TASK DATA:
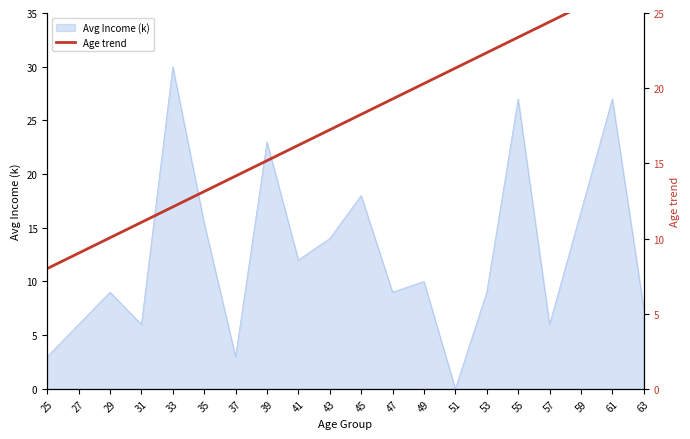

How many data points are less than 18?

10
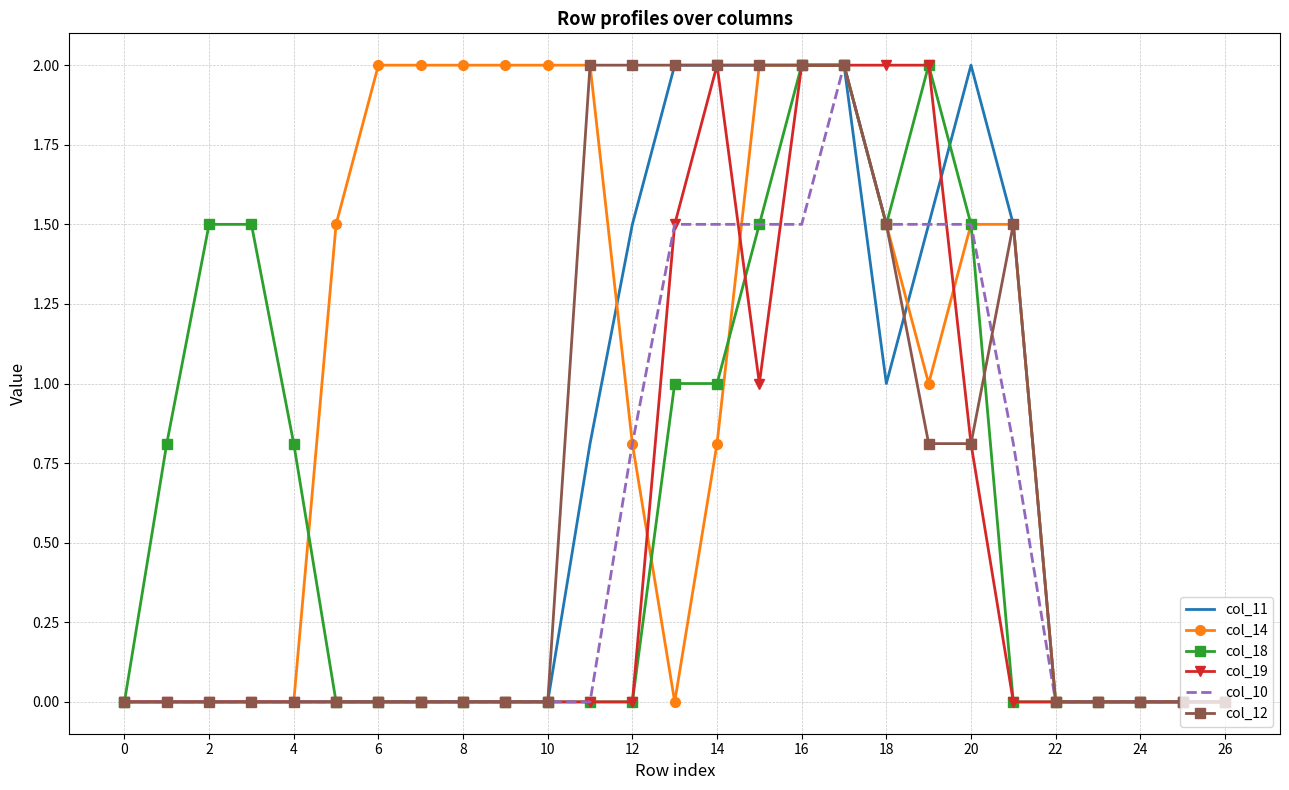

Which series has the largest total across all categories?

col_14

==

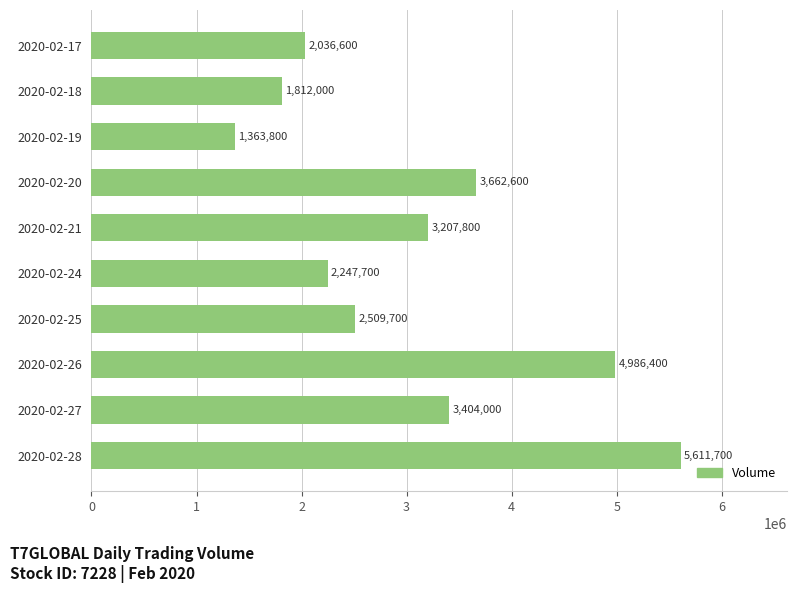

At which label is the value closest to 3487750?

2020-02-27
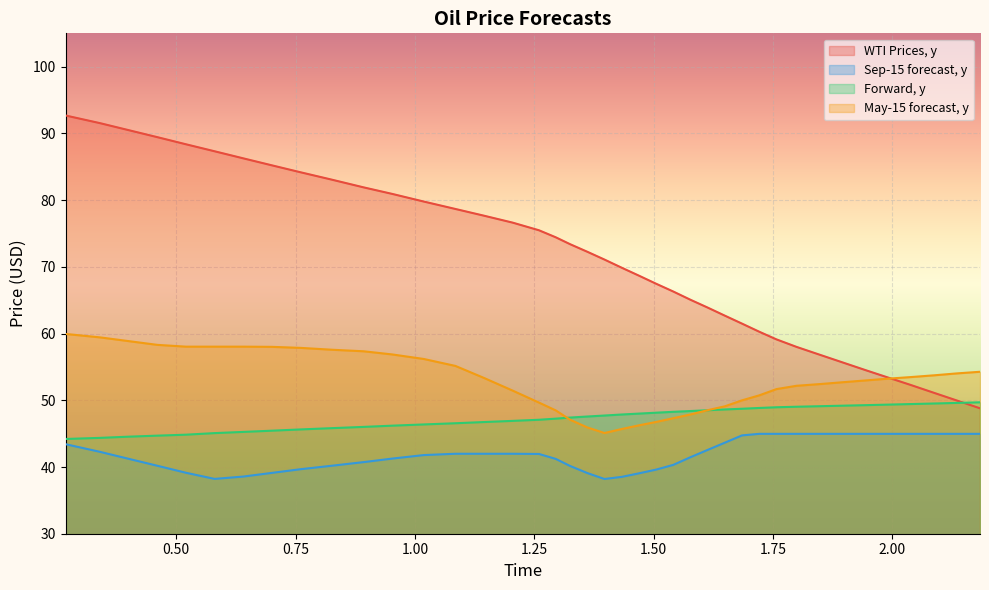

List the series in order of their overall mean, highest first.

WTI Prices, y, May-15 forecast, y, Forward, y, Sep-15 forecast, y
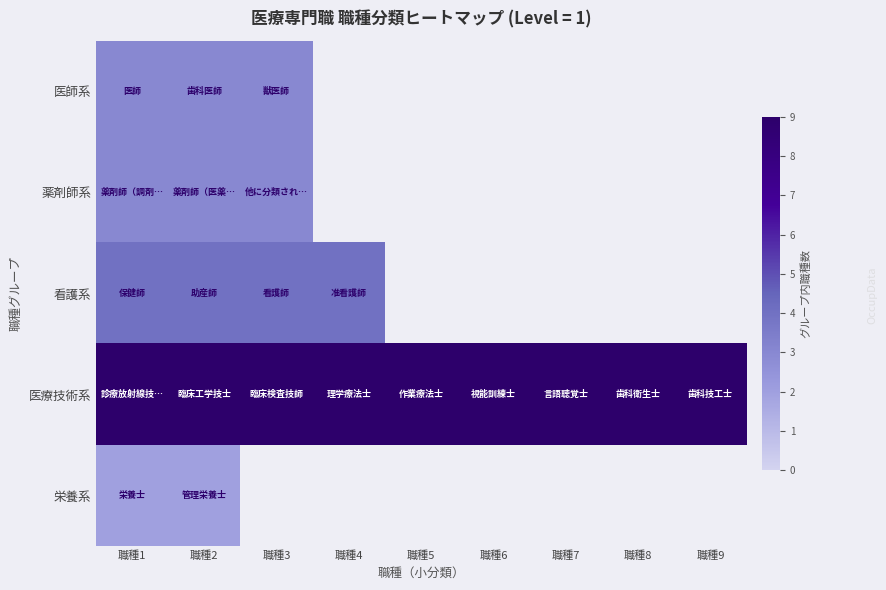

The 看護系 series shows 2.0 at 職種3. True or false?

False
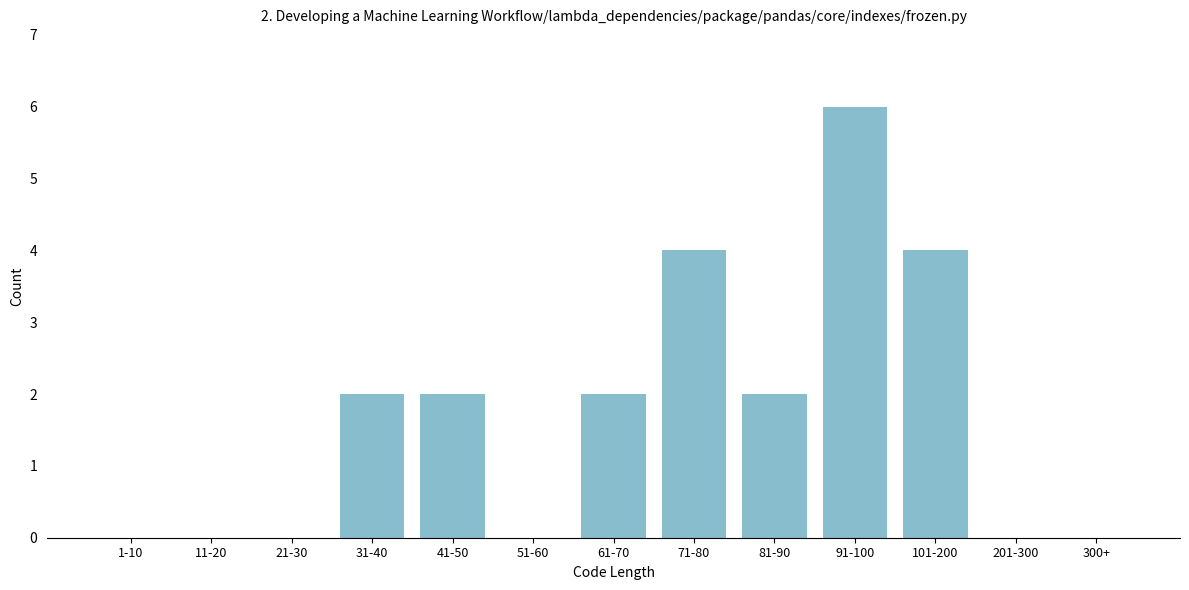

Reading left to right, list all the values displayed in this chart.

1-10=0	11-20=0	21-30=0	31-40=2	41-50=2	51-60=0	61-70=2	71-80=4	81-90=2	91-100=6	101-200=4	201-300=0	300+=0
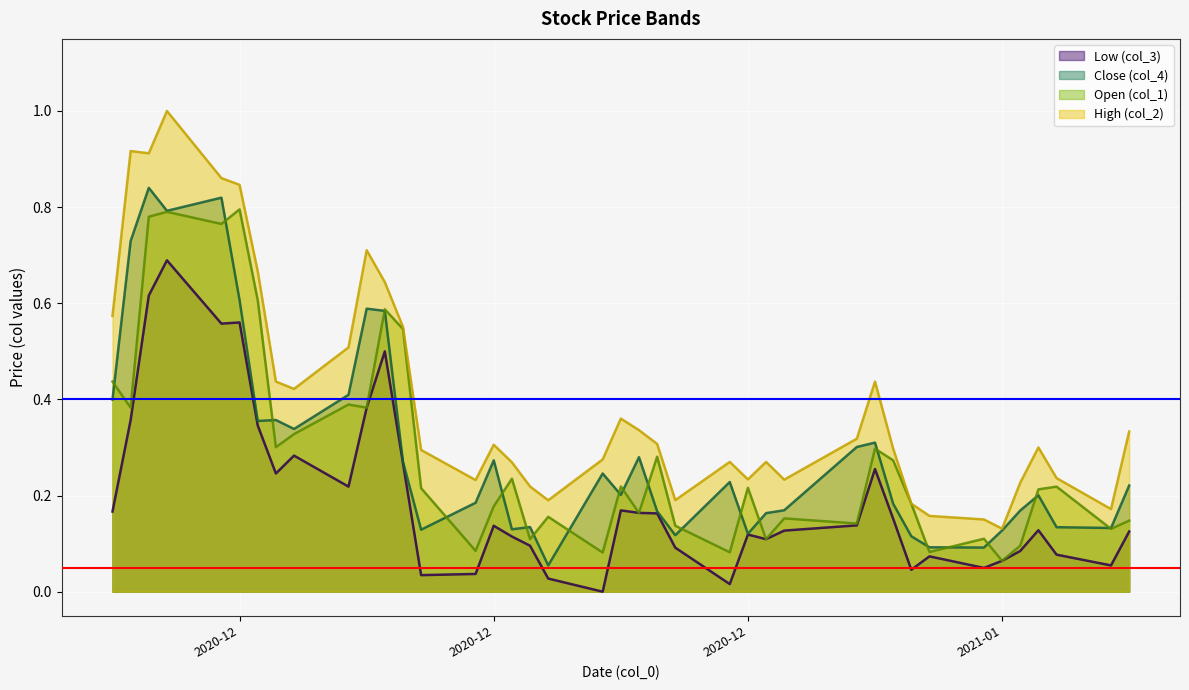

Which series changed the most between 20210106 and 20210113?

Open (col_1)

EXERCISE OBJECTIVE:
Copy out the stretch from the line containing "Reading left to" through the line containing "Open (col_1)", swapping "series" for "line" and keeping everything else unchanged. Leave the pictures out.

RESULT:
Reading left to right, list all the values displayed in this chart.

1-10=0	11-20=0	21-30=0	31-40=2	41-50=2	51-60=0	61-70=2	71-80=4	81-90=2	91-100=6	101-200=4	201-300=0	300+=0

Which line changed the most between 20210106 and 20210113?

Open (col_1)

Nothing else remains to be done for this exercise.